Written by Diana Galvan, M.S. Local Rehabilitation Counselor

There are big benefits to mentally connecting with your body’s movement.  Muscle movement begins in the brain.  If you visualize an exercise with specific muscle movement, as you do it, you can train your brain to send stronger signals.  It is like a form of meditation to focus on the muscle that you are using to become more in tune with your body.  On the other side of the pendulum, exercise can strengthen your brain and benefit emotional mental health too.  As you are working out, picture your muscles contracting as you move through the exercise. For example, if you are doing triceps extensions, imagine the triceps muscle contracting and lengthening as you lift the weight and lower it behind you. Regular excise, especially cardio has a powerful way of strength training the brain.  It stimulates a protein that acts as a fertilizer on the neurons in our brain.  The powerful protein called Brain-Derived Neurotropic Factor (BDNF) helps your body grow new neurons in the brain to improve your ability to learn new skills and information.  BDNF also regenerates old and worn-out neurons that contribute to loss of memory, mood disorders, and inability to focus.

From the brain to your joint, movement has the power to improve every part of the body.  And it’s not about high-impact exercise either.  It’s simple, whether you choose to do small movements or new activities such as yoga or cycling increasing your movement will help your overall health.

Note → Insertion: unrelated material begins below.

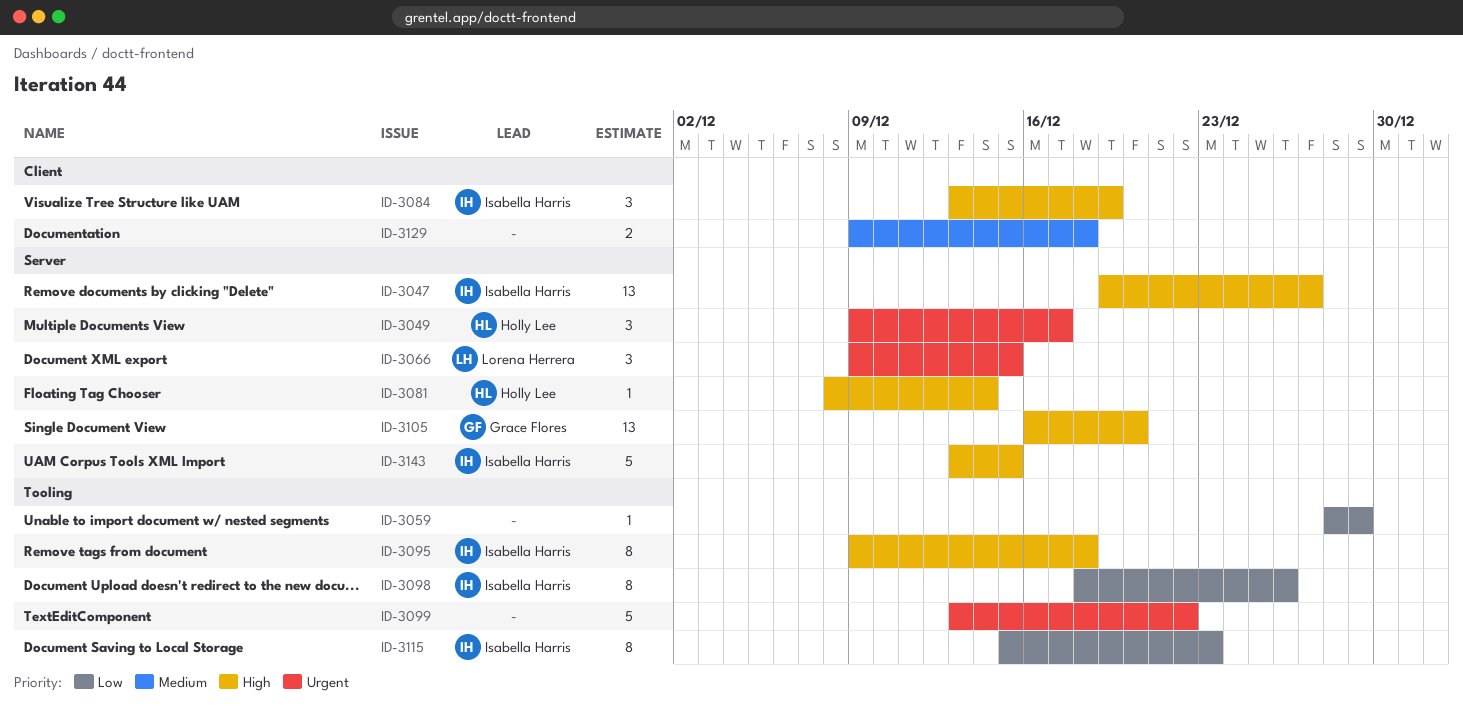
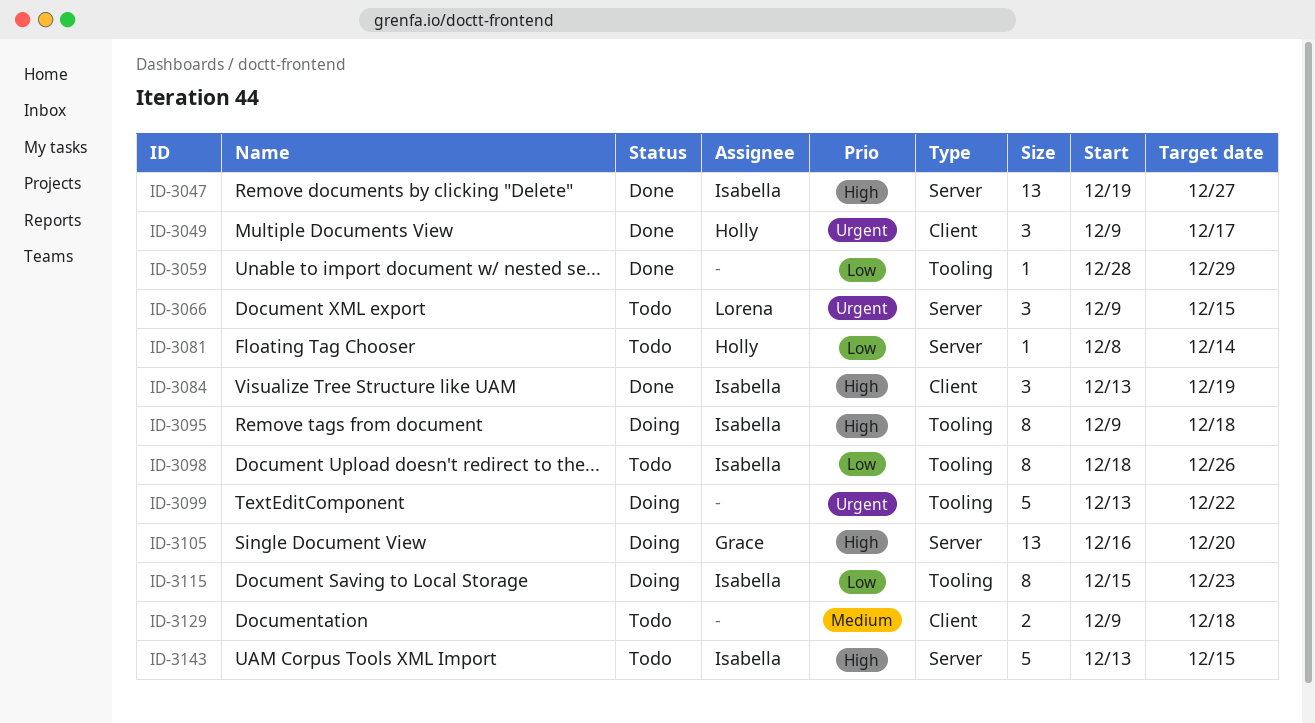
ID-3049, label: Server -> Client
ID-3081, priority: High -> Low

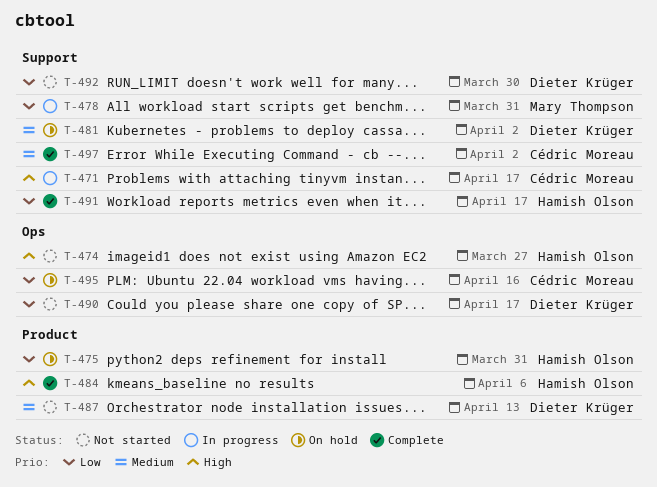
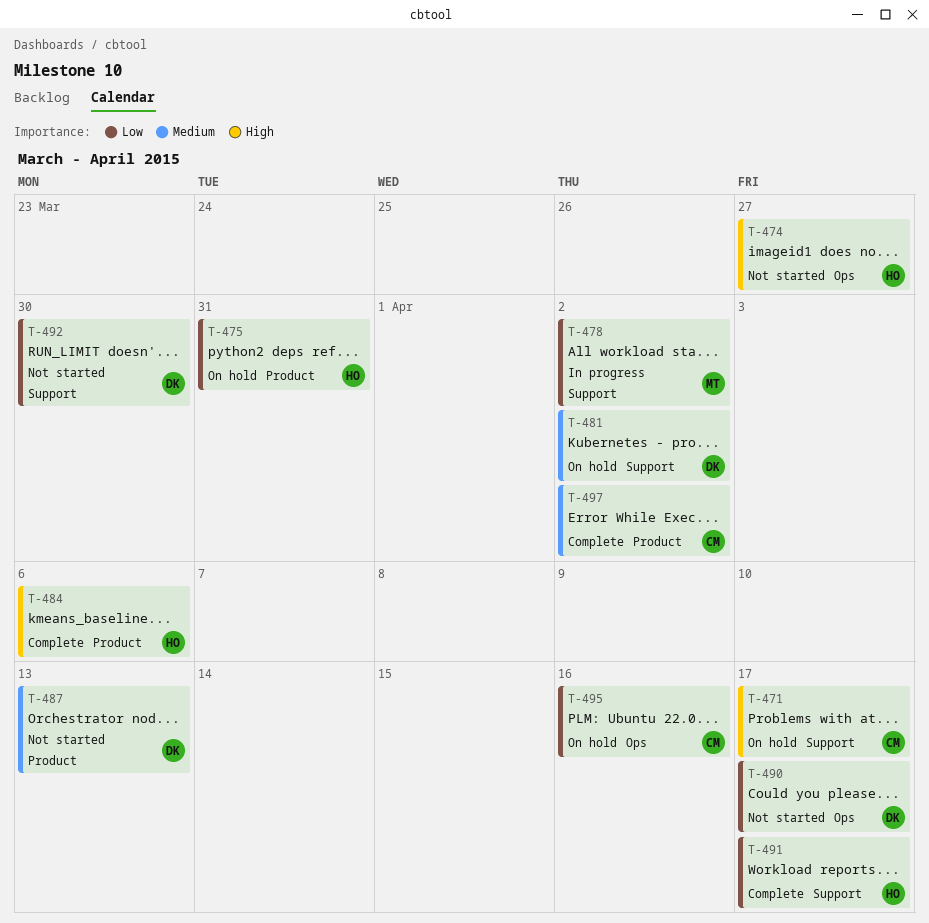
T-471, status: In progress -> On hold
T-478, due: Mar 31 -> Apr 2
T-497, label: Support -> Product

Start small: 10-15 minutes a day adds up and you can do it in the comfort of your home without having to change into your gym clothes.  Find an exercise you love and commit to it daily.  If you enjoy taking walks, set a reminder and make it happen.  Group exercise is also a fun way to get moving and maybe even meet new people.  If you’re looking for simple movement, YouTube videos have at-home workouts. Whichever exercise you choose, make it a fun activity you can do daily and change it up from time to time to keep it exciting.

Movement is medicine and can be the first step in treatment for stress, fatigue, or feeling unfocused.